Dans mon boulot actuel, j’ai prévenu la responsable que j’étais autiste. Légalement, je n’y suis absolument pas contrainte, mais je tenais à ce que l’on prenne en compte cette spécificité. Il s’agissait d’un poste dans une asso qui défend des valeurs avec lesquelles je suis complètement d’accord, il me semblait important d’être honnête. D’emblée cette responsable semblait être prête à prendre en compte le SA, même si je n’ai pas tardé à comprendre qu’elle était tellement surchargée et débordée (du moins, c’est ce qu’elle montre, comme presque tout le monde dans l’asso) qu’on aurait peu d’occasions d’échanger autour de notre travail en commun. Je me suis également vite rendu compte qu’elle ne connaissait rien à l’autisme et ne souhaitais pas en apprendre plus. Lors de notre dernière conversation, où l’on devait faire un point général, je m’attendais à ce qu’on parle du travail, des tâches qui me sont confiées et de quelle manière nous nous y prenons, ce qu’il faut améliorer, ce qui marche etc. A ma grande surprise, elle a commencé à me dire que certaines de mes attitudes « lui posaient question » (une façon polie de dire qu’un personne te fais régulièrement chier). En gros, je suis trop catégorique dans mes propos, je vexe les gens, certains sujets reviennent trop régulièrement dans mes conversations et je ne m’adapte pas assez aux autres. Sans blaaaague. Elle a précautionneusement effleuré le sujet de l’autisme sans dire clairement que ça me servait d’excuse pour ne pas être une fille sympa.

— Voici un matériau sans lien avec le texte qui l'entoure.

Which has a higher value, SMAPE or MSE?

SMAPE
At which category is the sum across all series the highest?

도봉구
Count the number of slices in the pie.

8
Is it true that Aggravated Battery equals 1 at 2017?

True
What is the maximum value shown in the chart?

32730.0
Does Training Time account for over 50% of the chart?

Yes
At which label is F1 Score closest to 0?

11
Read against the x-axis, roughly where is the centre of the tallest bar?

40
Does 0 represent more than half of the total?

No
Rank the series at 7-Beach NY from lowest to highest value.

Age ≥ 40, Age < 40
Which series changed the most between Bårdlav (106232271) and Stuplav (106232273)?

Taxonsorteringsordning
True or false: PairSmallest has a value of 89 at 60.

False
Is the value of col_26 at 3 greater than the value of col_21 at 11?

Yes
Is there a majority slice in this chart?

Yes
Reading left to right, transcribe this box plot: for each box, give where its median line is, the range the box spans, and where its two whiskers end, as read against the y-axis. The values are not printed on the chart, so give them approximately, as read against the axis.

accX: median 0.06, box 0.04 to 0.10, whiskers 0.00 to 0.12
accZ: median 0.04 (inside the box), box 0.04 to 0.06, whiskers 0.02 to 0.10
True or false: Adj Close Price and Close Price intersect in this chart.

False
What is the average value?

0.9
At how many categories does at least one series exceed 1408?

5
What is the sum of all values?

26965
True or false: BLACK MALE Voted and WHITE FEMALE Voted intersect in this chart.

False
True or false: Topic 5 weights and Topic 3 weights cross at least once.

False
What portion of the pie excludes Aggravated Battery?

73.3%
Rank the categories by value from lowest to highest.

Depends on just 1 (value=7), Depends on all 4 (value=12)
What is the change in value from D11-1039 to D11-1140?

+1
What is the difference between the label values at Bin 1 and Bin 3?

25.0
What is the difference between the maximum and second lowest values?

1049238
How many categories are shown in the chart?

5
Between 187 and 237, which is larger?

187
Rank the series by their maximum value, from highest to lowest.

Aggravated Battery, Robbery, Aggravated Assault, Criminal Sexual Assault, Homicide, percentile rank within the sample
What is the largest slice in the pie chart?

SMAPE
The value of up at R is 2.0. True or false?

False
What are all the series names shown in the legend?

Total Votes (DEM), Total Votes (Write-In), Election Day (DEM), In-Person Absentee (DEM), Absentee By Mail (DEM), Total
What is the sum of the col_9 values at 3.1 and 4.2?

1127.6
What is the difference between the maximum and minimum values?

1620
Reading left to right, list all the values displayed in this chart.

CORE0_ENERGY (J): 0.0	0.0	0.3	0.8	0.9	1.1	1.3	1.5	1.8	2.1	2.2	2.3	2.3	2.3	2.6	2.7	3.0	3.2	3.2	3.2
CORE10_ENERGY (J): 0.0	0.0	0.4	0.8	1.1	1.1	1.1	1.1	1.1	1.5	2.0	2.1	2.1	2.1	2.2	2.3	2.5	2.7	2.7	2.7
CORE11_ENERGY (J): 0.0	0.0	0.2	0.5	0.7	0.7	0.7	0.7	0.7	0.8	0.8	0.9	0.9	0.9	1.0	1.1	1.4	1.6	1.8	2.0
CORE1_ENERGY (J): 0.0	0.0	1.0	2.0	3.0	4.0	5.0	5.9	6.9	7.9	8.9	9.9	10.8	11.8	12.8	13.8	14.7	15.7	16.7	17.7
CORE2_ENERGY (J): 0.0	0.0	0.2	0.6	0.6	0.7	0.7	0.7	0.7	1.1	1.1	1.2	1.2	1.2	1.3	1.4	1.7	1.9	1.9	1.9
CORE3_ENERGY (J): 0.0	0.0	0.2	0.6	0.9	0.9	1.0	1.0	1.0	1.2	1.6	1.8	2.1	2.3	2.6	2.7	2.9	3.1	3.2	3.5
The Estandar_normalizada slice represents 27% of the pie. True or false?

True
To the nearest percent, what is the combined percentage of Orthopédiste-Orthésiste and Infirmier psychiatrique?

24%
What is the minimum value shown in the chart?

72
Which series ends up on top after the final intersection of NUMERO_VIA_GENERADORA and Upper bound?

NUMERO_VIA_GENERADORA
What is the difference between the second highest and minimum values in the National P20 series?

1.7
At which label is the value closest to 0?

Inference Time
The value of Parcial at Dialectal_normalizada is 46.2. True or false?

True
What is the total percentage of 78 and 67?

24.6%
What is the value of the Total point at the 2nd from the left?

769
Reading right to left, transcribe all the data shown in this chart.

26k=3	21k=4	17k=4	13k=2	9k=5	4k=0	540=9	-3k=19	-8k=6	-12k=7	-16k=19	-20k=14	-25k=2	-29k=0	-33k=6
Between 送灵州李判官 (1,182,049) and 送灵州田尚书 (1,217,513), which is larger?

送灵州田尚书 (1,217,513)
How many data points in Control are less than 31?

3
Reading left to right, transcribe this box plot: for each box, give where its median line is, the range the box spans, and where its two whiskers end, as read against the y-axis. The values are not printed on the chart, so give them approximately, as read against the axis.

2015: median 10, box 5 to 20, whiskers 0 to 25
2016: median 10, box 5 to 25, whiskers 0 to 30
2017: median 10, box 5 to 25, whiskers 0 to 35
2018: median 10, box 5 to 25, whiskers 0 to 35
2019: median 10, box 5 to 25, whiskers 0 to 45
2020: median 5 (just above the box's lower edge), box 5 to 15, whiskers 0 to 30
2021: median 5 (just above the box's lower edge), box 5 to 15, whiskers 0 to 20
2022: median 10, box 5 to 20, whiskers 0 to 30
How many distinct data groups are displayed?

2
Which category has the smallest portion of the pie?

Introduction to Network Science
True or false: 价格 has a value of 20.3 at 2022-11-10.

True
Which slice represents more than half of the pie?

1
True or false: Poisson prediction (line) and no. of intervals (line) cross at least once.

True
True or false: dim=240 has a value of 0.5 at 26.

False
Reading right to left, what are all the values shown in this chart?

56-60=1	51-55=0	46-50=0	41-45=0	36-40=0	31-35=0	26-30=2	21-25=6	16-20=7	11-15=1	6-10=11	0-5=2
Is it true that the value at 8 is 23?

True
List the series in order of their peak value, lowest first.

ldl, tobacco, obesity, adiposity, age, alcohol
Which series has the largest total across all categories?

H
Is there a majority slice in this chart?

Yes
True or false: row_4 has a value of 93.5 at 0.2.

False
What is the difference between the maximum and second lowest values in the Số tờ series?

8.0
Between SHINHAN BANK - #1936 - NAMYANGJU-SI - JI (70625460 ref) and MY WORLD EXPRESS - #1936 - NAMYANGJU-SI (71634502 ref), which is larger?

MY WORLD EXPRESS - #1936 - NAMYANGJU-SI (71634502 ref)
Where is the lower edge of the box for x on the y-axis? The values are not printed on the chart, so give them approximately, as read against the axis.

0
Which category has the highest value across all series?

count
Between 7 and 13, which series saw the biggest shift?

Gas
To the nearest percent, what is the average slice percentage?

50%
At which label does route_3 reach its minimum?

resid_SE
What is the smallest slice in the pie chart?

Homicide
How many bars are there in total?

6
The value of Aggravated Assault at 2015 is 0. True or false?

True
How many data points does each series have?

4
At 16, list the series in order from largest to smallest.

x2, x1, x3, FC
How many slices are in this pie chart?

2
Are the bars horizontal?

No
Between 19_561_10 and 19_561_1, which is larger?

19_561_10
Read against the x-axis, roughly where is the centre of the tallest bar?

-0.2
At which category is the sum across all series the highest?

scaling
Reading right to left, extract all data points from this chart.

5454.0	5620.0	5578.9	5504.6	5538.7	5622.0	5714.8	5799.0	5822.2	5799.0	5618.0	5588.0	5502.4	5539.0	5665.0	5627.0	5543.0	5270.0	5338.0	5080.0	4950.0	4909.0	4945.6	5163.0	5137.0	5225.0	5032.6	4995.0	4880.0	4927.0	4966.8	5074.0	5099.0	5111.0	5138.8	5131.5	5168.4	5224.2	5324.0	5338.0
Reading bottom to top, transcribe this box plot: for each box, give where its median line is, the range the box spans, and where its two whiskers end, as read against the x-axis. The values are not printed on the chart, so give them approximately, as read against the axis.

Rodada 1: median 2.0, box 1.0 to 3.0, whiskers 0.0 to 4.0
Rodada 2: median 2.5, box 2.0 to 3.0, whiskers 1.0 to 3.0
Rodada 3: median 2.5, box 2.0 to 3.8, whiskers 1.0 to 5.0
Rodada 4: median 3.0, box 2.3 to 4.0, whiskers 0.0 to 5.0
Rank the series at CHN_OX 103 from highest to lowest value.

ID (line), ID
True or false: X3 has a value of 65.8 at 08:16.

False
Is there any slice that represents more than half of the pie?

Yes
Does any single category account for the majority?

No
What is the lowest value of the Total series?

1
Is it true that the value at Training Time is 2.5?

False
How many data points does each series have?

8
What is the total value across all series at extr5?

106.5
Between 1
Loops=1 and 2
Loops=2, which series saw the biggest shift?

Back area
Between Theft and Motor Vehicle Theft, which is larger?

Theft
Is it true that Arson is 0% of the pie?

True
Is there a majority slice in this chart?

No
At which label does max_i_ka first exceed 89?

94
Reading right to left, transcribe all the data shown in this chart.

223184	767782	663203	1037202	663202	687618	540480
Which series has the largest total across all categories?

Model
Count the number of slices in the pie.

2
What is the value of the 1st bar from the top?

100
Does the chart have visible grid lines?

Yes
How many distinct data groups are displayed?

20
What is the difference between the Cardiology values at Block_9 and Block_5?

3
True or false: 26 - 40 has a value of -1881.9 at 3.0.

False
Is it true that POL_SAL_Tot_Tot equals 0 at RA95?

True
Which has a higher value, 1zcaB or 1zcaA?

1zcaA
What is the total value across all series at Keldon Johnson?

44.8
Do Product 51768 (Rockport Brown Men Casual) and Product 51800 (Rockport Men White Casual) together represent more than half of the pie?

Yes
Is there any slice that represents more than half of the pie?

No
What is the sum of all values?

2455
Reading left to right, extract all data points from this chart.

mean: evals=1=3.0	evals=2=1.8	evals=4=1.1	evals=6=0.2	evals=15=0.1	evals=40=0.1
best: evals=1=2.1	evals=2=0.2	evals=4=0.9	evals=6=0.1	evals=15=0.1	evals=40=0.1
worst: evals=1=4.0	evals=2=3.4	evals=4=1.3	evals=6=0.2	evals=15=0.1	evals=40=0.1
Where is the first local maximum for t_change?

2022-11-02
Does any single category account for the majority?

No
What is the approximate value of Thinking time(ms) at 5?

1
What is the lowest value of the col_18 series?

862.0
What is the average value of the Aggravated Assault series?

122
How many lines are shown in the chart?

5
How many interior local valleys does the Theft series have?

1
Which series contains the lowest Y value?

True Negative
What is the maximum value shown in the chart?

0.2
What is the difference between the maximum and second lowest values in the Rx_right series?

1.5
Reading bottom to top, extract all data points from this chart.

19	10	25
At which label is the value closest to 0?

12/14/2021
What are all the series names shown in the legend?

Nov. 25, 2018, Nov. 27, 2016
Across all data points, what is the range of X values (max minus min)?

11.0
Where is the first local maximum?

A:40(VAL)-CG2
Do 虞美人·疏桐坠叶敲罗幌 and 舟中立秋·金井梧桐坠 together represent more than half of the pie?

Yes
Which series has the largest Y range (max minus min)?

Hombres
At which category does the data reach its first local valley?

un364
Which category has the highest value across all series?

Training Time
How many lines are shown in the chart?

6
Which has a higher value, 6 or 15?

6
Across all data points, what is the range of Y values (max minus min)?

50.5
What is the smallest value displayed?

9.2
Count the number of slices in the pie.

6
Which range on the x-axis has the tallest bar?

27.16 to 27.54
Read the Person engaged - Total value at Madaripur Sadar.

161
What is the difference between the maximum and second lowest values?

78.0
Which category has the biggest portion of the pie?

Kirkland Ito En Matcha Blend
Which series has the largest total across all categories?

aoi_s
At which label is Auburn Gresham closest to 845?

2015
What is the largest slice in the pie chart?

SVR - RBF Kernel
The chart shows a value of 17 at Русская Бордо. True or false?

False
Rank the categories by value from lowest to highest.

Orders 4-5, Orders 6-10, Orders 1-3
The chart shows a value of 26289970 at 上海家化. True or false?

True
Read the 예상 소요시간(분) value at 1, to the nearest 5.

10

La conversation fut interrompue et elle me dit que nous lui donnerions suite. J’avoue que j’étais assommée par ses reproches (qui étaient apparemment partagés par certaines personnes avec qui je travaille et qui n’ont jamais abordé le sujet). Juste avant de commencer cette conversation, je me sentais plutôt bien, j’avais le sentiment que je réalisais convenablement les tâches que l’on me confiait et commençait à me sentir pousser des ailes. Pour être honnête, je dois dire qu’à chaque fois que j’éprouve ce genre de sentiment de bien-être dans un lieu, une connasse se présente pour me sortir ce genre de propos. Un peu comme si elle m’avait repérée comme étant une inadaptée et se donnait la mission de me maintenir dans cette position. « Attention, va pas croire que tu peux te sentir complètement à l’aise ici, regarde ce qu’on pense de toi ». Et bim, dans ta (ma) gueule.

Je ne suis pas une pro de l’impro, il me faut plusieurs jours pour comprendre ce qui se cache derrière les paroles des gens, surtout celles dont les intentions ne sont pas explicites. J’ai finalement opté de ne pas poursuivre cette conversation, qui à mes yeux n’a pas lieu d’être. En effet, qui est cette normopathe pour me reprocher mes attitudes propres à l’autisme? Que fait-elle de la vraie raison de ma présence ici, qui est de travailler? Comment ose-t-elle se poser en supérieure hiérarchique, celle qui a raison et qui peut donner des leçons à la sociopathe que je suis? Elle s’est pris pour une psy comportementaliste, ou bien? Sans manquer bien sûr de lui signifier son ingérence.

La question qui se pose à présent est: dois-je continuer jusqu’à la fin de mon contrat? J’ai terriblement envie de partir et en même temps j’en ai plus que marre de fuir face à la crétinerie congénitale des homo sapiens qui m’entourent. Sans compter qu’une petite partie de moi a tout de même bien envie de les faire chier jusqu’au bout.